Fifteen years ago, I remember the city smelling of sweet oysters and freshly cracked crab. The sidewalks were regularly swept and the streets, apart from a few specific areas, were relatively pothole free. North Beach was always bustling with Italian grandmothers packing hand-pressed raviolis into green felt tote bags. The Mission had this unmistakable aura, no doubt fueled by toasted masa and crackling stacks of pork. The neighborhoods were unique and individualized, but strangely ubiquitous.
Today, the power hungry, IPO-craving, start-up bragging, MIT-graduating vultures have descended on the city with blood-thirsty intents. The streets are clogged with traffic and construction, everyone stuck in a perpetual state of idle. Curbsides are riddled by hot garbage, sweating in the sun and stifling the nostrils. The city is transformed into an amalgam of narcissism and desperation, a stinky cologne in any capacity, but set against the backdrop of a stale, bland series of buildings slowly singing into the bay, it’s downright awful.
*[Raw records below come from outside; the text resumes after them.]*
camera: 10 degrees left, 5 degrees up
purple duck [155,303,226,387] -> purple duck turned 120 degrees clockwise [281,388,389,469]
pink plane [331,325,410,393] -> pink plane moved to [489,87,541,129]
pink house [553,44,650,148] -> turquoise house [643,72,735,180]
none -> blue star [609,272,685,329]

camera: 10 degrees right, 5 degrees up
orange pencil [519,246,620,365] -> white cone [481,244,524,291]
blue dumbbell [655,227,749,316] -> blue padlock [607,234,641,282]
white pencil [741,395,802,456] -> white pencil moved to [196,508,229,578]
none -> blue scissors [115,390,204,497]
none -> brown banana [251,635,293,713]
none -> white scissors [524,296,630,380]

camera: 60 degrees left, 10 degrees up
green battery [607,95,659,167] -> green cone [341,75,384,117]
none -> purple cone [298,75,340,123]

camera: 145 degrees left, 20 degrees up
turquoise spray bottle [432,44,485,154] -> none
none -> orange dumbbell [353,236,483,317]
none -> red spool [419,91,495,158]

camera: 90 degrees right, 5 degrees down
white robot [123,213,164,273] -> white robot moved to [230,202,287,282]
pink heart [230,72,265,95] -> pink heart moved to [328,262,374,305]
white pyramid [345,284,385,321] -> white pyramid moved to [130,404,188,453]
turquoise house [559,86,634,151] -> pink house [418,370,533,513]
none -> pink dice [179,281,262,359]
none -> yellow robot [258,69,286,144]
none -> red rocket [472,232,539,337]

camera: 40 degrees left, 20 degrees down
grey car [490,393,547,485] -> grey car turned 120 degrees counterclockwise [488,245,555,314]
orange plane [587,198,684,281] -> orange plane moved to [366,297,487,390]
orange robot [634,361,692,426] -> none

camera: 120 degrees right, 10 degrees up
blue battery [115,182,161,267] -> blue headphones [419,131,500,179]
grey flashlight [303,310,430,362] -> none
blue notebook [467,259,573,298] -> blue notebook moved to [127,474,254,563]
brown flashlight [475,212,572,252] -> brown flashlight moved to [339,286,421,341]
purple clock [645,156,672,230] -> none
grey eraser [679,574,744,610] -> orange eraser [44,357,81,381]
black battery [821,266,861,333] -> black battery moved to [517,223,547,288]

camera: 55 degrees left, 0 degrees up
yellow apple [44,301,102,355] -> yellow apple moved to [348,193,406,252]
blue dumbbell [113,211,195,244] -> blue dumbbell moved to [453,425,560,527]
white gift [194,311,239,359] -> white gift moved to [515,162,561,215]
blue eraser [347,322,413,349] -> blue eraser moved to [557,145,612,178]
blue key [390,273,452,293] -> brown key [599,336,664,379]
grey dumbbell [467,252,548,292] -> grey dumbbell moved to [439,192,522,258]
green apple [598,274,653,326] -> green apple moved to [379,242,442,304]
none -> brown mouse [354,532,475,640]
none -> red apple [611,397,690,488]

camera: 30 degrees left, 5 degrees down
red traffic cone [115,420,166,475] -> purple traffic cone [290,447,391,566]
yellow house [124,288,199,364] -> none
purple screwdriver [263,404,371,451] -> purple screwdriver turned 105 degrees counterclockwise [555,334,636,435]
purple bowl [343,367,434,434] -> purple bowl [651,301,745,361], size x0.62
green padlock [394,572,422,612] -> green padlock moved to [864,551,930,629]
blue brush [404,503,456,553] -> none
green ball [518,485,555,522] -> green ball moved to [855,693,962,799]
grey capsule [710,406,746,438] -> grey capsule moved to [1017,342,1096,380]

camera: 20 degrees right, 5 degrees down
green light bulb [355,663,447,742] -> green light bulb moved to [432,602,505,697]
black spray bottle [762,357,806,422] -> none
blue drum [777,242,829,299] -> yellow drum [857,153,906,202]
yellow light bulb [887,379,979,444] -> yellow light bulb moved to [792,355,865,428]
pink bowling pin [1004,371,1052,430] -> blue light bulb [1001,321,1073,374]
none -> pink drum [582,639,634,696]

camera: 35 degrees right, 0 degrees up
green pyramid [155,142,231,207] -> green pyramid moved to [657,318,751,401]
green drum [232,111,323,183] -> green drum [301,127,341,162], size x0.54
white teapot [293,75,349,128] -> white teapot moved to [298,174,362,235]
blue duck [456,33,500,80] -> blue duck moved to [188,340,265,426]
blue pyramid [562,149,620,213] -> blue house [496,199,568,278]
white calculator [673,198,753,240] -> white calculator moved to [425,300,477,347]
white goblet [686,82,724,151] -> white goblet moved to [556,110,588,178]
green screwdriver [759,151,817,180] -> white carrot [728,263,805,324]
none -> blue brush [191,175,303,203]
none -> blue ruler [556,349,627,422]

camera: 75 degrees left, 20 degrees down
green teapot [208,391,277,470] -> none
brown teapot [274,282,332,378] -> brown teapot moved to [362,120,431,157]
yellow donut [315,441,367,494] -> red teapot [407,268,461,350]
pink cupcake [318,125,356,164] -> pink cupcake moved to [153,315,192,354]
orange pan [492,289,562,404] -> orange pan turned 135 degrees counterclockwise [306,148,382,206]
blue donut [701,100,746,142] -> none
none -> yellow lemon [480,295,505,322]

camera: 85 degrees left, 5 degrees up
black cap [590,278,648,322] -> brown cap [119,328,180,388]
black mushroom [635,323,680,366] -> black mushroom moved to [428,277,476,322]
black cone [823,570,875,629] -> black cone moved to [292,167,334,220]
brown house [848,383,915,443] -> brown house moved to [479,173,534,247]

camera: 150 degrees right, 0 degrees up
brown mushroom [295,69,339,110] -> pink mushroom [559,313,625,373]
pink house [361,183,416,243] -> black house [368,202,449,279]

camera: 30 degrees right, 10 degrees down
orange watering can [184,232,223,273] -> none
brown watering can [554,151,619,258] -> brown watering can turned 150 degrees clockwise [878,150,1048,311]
Two bedroom homes have been converted into crude, indistinguishable six-plexes, doing their damndest to house 19-year old programmers who slam Red Bull waiting for their balls to drop, and only visit the Mission to gawk at poverty as they suck down $15 cocktails composed of 58 ingredients all from some organic farm up the coast that nobody has ever heard of.
I move through the streets uneasily now, shiftily moving my gaze from person to person as if I’m to be stabbed at any moment. And I see that familiar look in all the other faces, paranoid and stressed. We easily pass by the homeless mother breastfeeding her malnourished daughter with milk that is tainted by heroin. A little farther up the road, we ignore the clean-cut 20-something wearing the SendGrid t-shirt and Bose headphones—his only imperfection is the needle sticking out of his arm and the fact that his eyes have rolled back in his head. We ignore the blood stains on the once-clean sidewalk, stained by some poor sap who stepped off the Wells Fargo building after he lost his pension in PayCoin. We ignore all this while pretending the city was what it was: a clean, beautiful, melting-pot of cultures and ideas, hell-bent on destroying hate and upholding equality; instead, we choose to hide behind these ideas as we destroy the city we still believe is great.